Concept and Implementation

  • Thread centers on an “AI-native resume”: a Model Context Protocol (MCP) server plus an llms.txt file exposing structured, LLM-friendly data about a candidate.
  • MCP is described as a standardized way to share tools and context with LLMs, analogous to REST/OpenAPI for web apps.
  • The resume server can:
    • Serve structured background/skills data as “resources”.
    • Offer tools such as: contact-by-email, job-description → cover letter, mock interview generation, and GitHub code walk-throughs (including potentially private repos via hidden tokens).
  • The creator released Node/TypeScript examples and uses JSON Resume under the hood; others mention building MCPs that auto-update resumes from git/editor activity.

Practical Usefulness and Recruiter Workflow

  • Supporters see this as a step up from keyword-filtered PDFs and crude LinkedIn scraping, allowing agents to query richer, structured data and understand skill transfer better.
  • Critics argue recruiters mostly want a LinkedIn export plus a portfolio; they will not jump through MCP setup hoops. Today it mostly serves as a clever demo and personal branding signal.
  • Discovery remains unsolved: no universal way yet for assistants to auto-find candidate MCP endpoints, though proposals like A2A and .well-known plus future directories are mentioned.
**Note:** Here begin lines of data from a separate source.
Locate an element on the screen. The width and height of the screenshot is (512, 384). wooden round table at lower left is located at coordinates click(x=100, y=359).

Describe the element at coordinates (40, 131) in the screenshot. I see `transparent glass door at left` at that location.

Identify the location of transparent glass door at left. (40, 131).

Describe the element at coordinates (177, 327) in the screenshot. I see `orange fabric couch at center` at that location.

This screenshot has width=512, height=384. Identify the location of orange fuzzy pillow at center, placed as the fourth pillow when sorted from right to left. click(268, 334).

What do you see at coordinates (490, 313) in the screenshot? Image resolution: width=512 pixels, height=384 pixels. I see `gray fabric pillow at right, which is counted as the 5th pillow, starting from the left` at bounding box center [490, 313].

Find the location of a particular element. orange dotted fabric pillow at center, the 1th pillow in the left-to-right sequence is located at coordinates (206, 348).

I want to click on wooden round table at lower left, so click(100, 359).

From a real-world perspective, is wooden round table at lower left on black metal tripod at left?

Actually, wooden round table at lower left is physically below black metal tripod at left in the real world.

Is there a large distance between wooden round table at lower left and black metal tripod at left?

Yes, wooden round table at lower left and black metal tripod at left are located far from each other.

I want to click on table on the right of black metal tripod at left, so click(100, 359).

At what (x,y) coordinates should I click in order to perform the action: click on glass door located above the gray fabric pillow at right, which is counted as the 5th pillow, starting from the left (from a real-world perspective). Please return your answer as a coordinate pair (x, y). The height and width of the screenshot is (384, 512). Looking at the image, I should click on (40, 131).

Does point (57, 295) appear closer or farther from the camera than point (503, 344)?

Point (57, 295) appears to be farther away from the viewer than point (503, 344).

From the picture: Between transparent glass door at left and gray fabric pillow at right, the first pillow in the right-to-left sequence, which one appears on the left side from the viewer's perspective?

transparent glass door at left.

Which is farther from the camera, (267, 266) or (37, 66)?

Impact on Hiring and Candidate Experience

  • Some see AI agents searching MCP resumes, GitHub MCPs, and role feeds as an inevitable and even desirable evolution, potentially outperforming mediocre human recruiters.
  • Others find the idea dehumanizing: hiring already feels inhumane; this further outsources judgment to “hallucinating” models and rewards performative meta-gaming (trending posts, hype).
  • Multiple commenters say they’d quit rather than be expected to maintain such infrastructure; others counter it’s no worse—and perhaps better—than current ATS keyword gates.

Ethical, Social, and Aesthetic Concerns

  • Deepfaked voice/video responses generated from the MCP data unsettle some hiring managers, who say they’d reject candidates using them even if labeled synthetic.
  • There’s fear of MCP/llms.txt spaces becoming like the failed Semantic Web: spammed, gamed “metadata” and AI job-catfishing.
  • Broader discomfort surfaces around AI intermediating more of human life (hiring, networking, even friendship/dating), with debates over loss of serendipity, social-skill atrophy, and “outsourcing socializing” to bots.